Outside of pregnancy and breastfeeding, I feel that the SSRIs are a very safe drug class and use them for anything from PMS (now melodramatized as "premenstrual mood dysphoria") to depression. Interestingly, Prozac is now available as Sarafem for PMS the subject of another article.
For just anxiety in the non-pregnant woman (without depression), I prefer Buspar or the newer Celexa, and I don't usually use Xanax, Valium, or the diazepam class. This is because anxiety tends to be a long term problem, and the diazepam class is not a safe long term drug because of the addictive potential.

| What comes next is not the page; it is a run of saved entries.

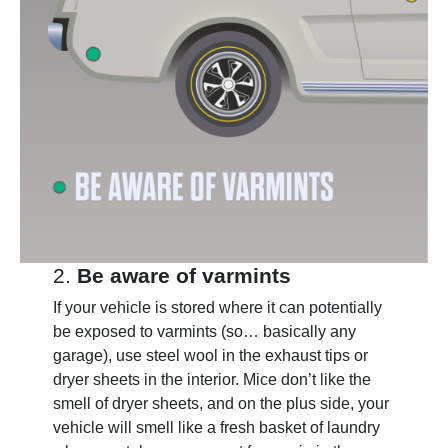
2.
Be aware of varmints
If your vehicle is stored where it can potentially
be exposed to varmints (so… basically any
garage), use steel wool in the exhaust tips or
dryer sheets in the interior. Mice don’t like the
smell of dryer sheets, and on the plus side, your
vehicle will smell like a fresh basket of laundry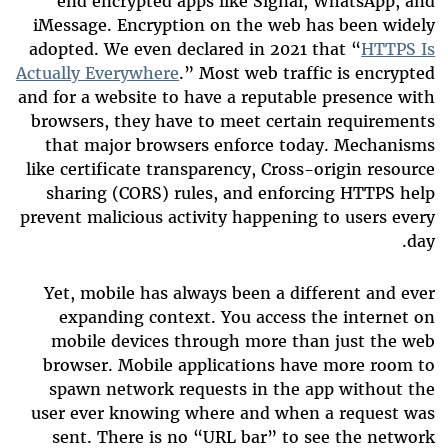
end encrypted apps like Signal, WhatsApp, and
iMessage. Encryption on the web has been widely
adopted. We even declared in 2021 that “
HTTPS Is
Actually Everywhere
.” Most web traffic is encrypted
and for a website to have a reputable presence with
browsers, they have to meet certain requirements
that major browsers enforce today. Mechanisms
like certificate transparency, Cross-origin resource
sharing (CORS) rules, and enforcing HTTPS help
prevent malicious activity happening to users every
day.
Yet, mobile has always been a different and ever
expanding context. You access the internet on
mobile devices through more than just the web
browser. Mobile applications have more room to
spawn network requests in the app without the
user ever knowing where and when a request was
sent. There is no “URL bar” to see the network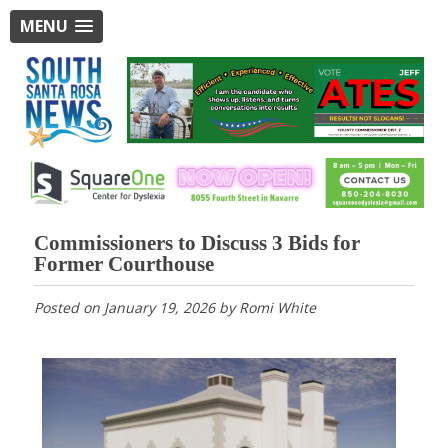
MENU
Commissioners to Discuss 3 Bids for
Former Courthouse
Posted on
January 19, 2026
by
Romi White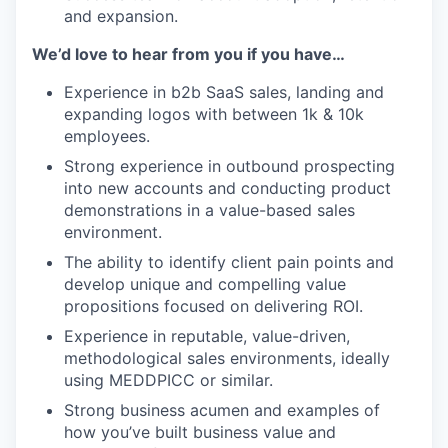
and expansion.
We’d love to hear from you if you have…
Experience in b2b SaaS sales, landing and
expanding logos with between 1k & 10k
employees.
Strong experience in outbound prospecting
into new accounts and conducting product
demonstrations in a value-based sales
environment.
The ability to identify client pain points and
develop unique and compelling value
propositions focused on delivering ROI.
Experience in reputable, value-driven,
methodological sales environments, ideally
using MEDDPICC or similar.
Strong business acumen and examples of
how you’ve built business value and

Plot Thickens--Treating Depression in Pregnancy
The neurotransmitter aspect of treating disorders is all the rage in pharmaceutical research. Just take serotonin, for instance. There are some serotonin receptors that affect mood, some that affect appetite (the SSRI Meridea is used in dieting), and other receptors that do other things. The SSRIs hint at an exciting growth direction for drugs for many diseases. True, we've had our disasters (the Redux fiasco years ago which resulted in heart damage), but for the most part this direction has yielded many safe drugs that seem to have minimum risk in pregnancy.
That's good news, because pregnant people get sick, too.